The hedonic flip – or the general theory of pain relativity
Siri Leknes and co-workers have also shown
that the context of pain will determine if we at all perceive it as pain or
pleasure. By contrasting a mild pain (defined as a mild pain on its own) to a
stark pain, this made the mild pain be perceived as a pleasure! The very same
pain that was uncomfortable when the alternative was absence of pain was suddenly
registered as a pleasure when the alternative was a worse pain. This
beautifully shows the discrepancy between the concept of pain and discomfort.
Though often intermingled, these phenomenon are not synonymous. Pain in its
objective sense does not necessarily need to be uncomfortable. Rather the
opposite. Leknes is very careful to point out this discrepancy in her reviewarticle form 2014.
The guilt-trip
Scientists have come to realize what the
catholic church has known for ages; pain can relieve guilt. By relieving us
from an unpleasant feeling, pain allows us to return to a steady-state and this
relief equals pleasure.

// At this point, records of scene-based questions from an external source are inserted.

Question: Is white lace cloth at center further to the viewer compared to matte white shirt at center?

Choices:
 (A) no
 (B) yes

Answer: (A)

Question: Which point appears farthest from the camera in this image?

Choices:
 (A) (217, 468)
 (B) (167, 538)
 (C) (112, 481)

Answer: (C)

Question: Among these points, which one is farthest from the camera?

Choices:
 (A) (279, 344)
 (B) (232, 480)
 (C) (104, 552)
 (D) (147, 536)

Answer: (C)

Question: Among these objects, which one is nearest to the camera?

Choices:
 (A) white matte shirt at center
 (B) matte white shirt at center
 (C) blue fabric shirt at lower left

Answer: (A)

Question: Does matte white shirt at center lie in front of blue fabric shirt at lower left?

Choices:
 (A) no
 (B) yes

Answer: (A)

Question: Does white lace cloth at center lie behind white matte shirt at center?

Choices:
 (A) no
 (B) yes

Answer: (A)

However, the pain that relieves the guilt must stand in relation to the severity of the action that caused the guilt in the first place.

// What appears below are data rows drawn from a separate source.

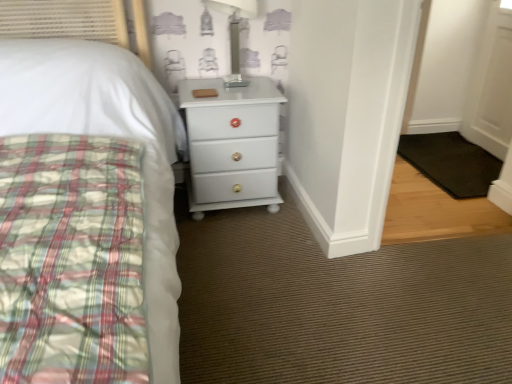
Question: Considering the relative sizes of black rubber mat at lower right and transparent glass table lamp at upper center in the image provided, is black rubber mat at lower right wider than transparent glass table lamp at upper center?

Choices:
 (A) no
 (B) yes

Answer: (B)

Question: From a real-world perspective, is black rubber mat at lower right on top of transparent glass table lamp at upper center?

Choices:
 (A) yes
 (B) no

Answer: (B)

Question: Considering the relative sizes of black rubber mat at lower right and transparent glass table lamp at upper center in the image provided, is black rubber mat at lower right smaller than transparent glass table lamp at upper center?

Choices:
 (A) no
 (B) yes

Answer: (A)

Question: Is black rubber mat at lower right beside transparent glass table lamp at upper center?

Choices:
 (A) yes
 (B) no

Answer: (B)

Question: From a real-world perspective, is black rubber mat at lower right under transparent glass table lamp at upper center?

Choices:
 (A) no
 (B) yes

Answer: (B)

Question: Considering the relative positions of black rubber mat at lower right and transparent glass table lamp at upper center in the image provided, is black rubber mat at lower right to the left of transparent glass table lamp at upper center from the viewer's perspective?

Choices:
 (A) yes
 (B) no

Answer: (B)

Question: Is the depth of transparent glass table lamp at upper center greater than that of white glossy chest of drawers at center?

Choices:
 (A) yes
 (B) no

Answer: (B)

Question: Can white glossy chest of drawers at center be found inside transparent glass table lamp at upper center?

Choices:
 (A) yes
 (B) no

Answer: (B)

Question: Is transparent glass table lamp at upper center looking in the opposite direction of white glossy chest of drawers at center?

Choices:
 (A) yes
 (B) no

Answer: (B)

Question: Is transparent glass table lamp at upper center to the left of white glossy chest of drawers at center from the viewer's perspective?

Choices:
 (A) no
 (B) yes

Answer: (A)

Question: Can you confirm if transparent glass table lamp at upper center is smaller than white glossy chest of drawers at center?

Choices:
 (A) no
 (B) yes

Answer: (B)

Question: Are transparent glass table lamp at upper center and white glossy chest of drawers at center making contact?

Choices:
 (A) no
 (B) yes

Answer: (A)

Question: From a real-world perspective, is white glossy chest of drawers at center positioned under black rubber mat at lower right based on gravity?

Choices:
 (A) yes
 (B) no

Answer: (B)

Not only does pain relieve guilt in the person that suffers from it; it also
provides redemption to the pain-receiver in the eyes of others.
Knowing about these mechanisms provide
endless possibilities to extract pleasure from pain, which was the original purpose
of this blogpost. However, it turned out to be more of a celebration of the
scientist Siri Graff Leknes. She is truly worth that.